(Dataset entries):
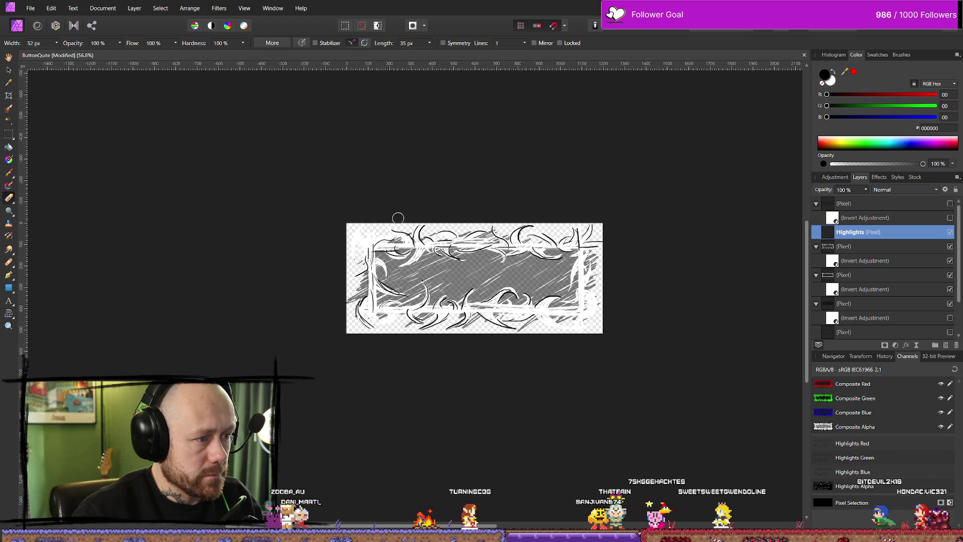
mouse_move(361, 235)
mouse_down()
mouse_move(445, 232)
mouse_move(381, 281)
mouse_move(390, 304)
mouse_up()
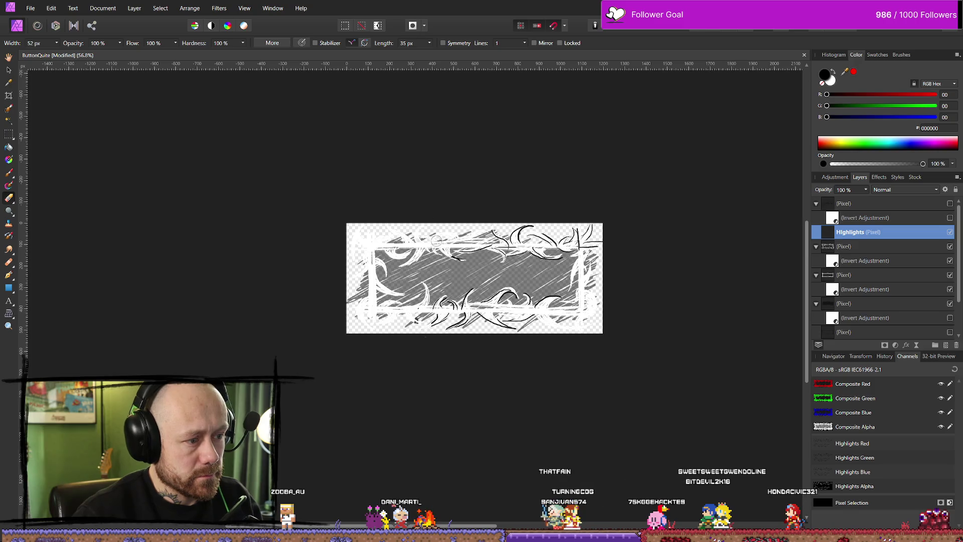
drag(495, 339, 520, 327)
mouse_move(558, 215)
mouse_down()
mouse_move(582, 240)
mouse_move(606, 210)
mouse_up()
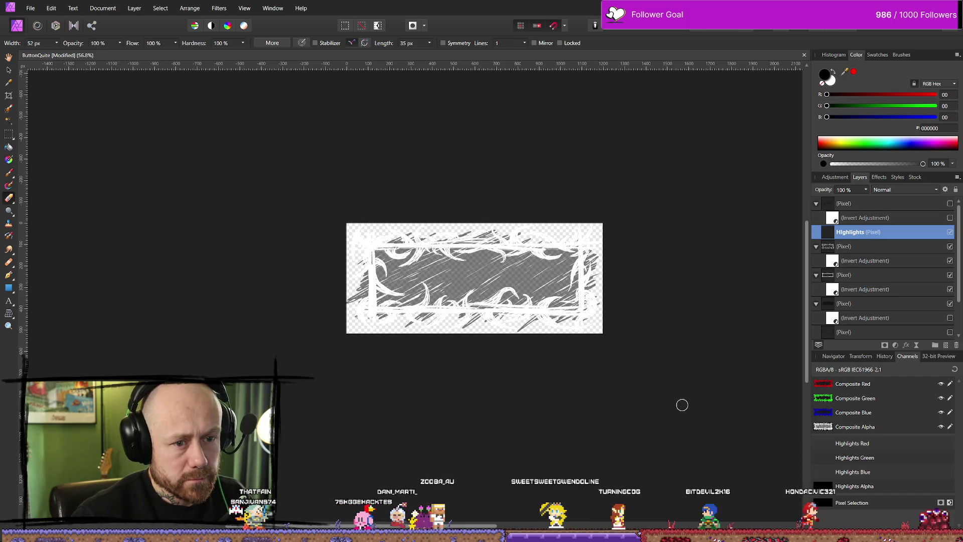
click(890, 249)
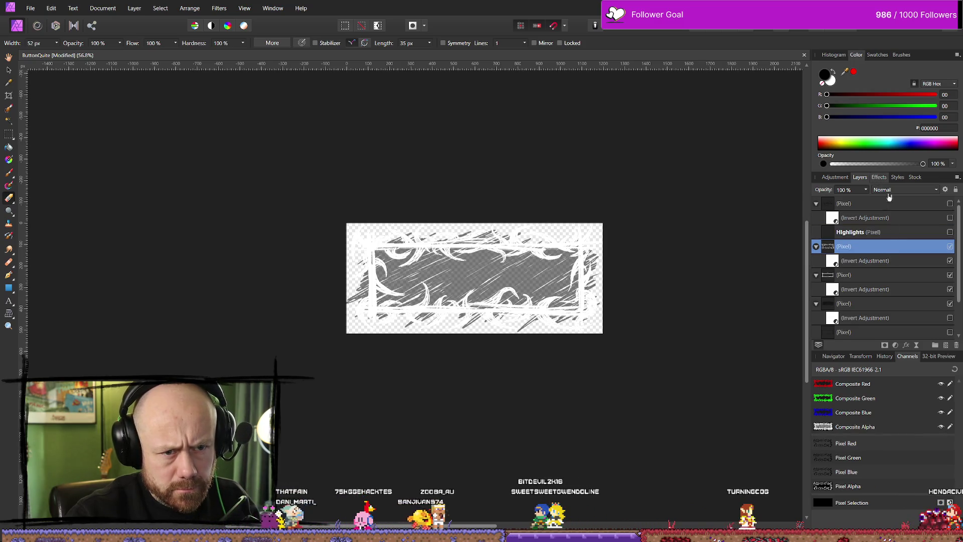
Step: Add a black Outline effect with a 2.3 px radius to the thorny frame group
click(878, 177)
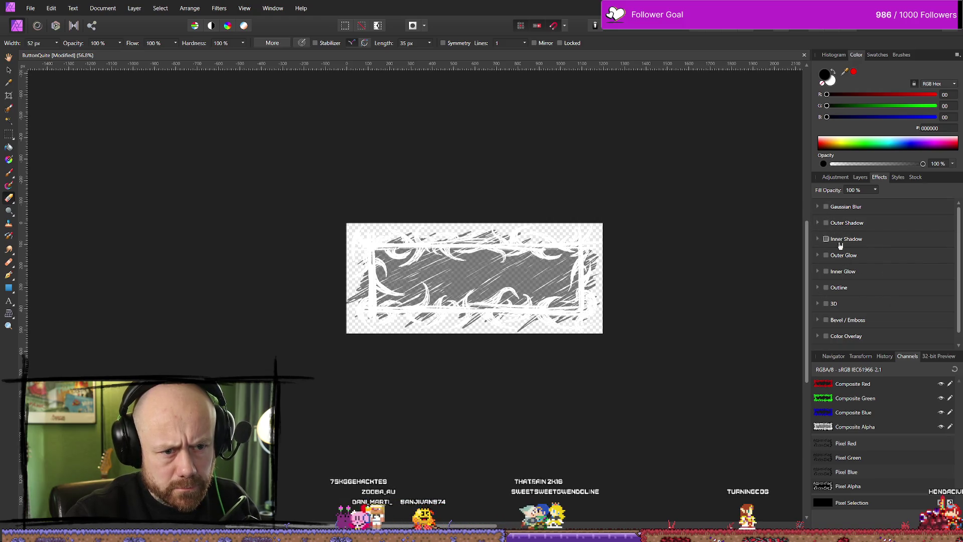
click(826, 287)
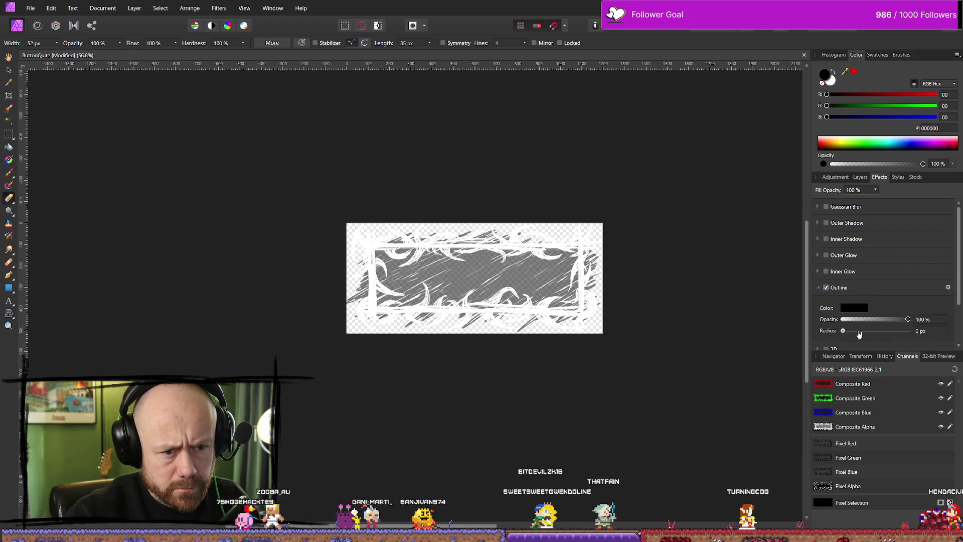
drag(843, 333, 862, 335)
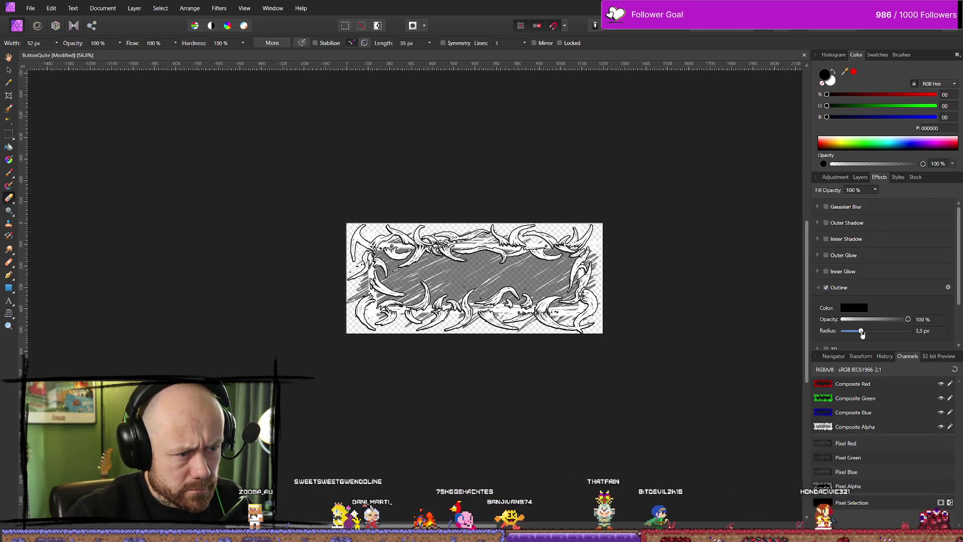
drag(860, 332, 858, 331)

(TASK BRIEF): Scan the data above and report each line in which "drag" is present.

(ANSWER SPACE):
drag(495, 339, 520, 327)
drag(843, 333, 862, 335)
drag(860, 332, 858, 331)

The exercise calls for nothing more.